Ich fühle mich angekommen. Deshalb möchte ich in der nächsten und der übernächsten Saison auch mit 96 in der Bundesliga spielen.

Was fehlt Ihnen noch?

Der Ball will einfach nicht rein. Ich hatte einige Torszenen, aber ich komme zu selten in die Situation. Darüber habe ich mit dem Trainer gesprochen, dass ich versuchen soll, mehr aus der zweiten Reihe zu schießen, auch mal 30-Meter-Dinger. Aber wissen Sie was? Wir reden jetzt darüber, und am Wochenende: oben rechts!

In Hannover scheint Ihnen sonst nichts zu fehlen.

Ich bin viel daheim. Ich mag es, zu Hause auf der Couch zu sitzen. Ich unternehme viel mit dem Hund. Auf dem Motorrad saß ich auch schon in diesem Jahr, aber das Wetter kommt dafür erst noch. Das Fahren gilt vielleicht als ein bisschen gefährlich, aber ich habe den Auspuff extra so laut gemacht, dass mich jeder hört (lacht).

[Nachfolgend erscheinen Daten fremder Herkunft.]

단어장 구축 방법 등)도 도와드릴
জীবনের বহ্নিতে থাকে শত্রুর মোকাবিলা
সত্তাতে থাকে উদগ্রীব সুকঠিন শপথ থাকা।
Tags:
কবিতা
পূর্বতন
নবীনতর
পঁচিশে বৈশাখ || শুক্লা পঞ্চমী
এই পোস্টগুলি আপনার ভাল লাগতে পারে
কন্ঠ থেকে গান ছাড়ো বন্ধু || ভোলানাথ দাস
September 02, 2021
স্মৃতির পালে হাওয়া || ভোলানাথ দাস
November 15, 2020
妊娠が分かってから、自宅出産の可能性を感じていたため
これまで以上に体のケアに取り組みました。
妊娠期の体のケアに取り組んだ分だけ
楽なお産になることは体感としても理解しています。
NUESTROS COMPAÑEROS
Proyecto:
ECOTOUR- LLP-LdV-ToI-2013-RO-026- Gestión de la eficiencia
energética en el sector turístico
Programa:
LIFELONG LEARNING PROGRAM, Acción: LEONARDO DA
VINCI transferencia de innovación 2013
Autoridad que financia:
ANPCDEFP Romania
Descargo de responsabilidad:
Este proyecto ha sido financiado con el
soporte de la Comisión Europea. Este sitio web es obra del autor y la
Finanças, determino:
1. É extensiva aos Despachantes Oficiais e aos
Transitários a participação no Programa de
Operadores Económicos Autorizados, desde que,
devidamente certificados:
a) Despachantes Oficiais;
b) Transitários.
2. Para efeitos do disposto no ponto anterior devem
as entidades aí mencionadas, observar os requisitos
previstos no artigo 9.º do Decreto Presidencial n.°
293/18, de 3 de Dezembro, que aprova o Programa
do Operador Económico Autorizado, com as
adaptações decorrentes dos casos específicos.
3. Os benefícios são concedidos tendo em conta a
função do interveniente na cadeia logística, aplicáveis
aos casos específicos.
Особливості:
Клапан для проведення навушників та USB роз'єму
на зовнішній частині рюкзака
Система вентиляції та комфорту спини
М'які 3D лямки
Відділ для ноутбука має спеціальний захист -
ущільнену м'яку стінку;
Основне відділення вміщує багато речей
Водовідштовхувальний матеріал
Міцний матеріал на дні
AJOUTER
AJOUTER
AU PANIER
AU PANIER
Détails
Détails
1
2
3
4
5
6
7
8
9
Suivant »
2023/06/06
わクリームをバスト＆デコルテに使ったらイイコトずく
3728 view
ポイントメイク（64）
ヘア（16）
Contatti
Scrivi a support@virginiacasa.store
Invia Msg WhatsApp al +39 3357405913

Was macht Hannover cool für Sie?

Ich bin im Münsterland groß geworden. Dort ist es dörflich und ländlich. Hannover ist das natürlich nicht, aber Hannover hat viel Grün – nicht zu vergleichen mit dem Beton in Frankfurt. Ich gehe zehn Minuten mit dem Hund und bin im Wald. Und die Leute: Diese zurückhaltende Freundlichkeit, die mag ich.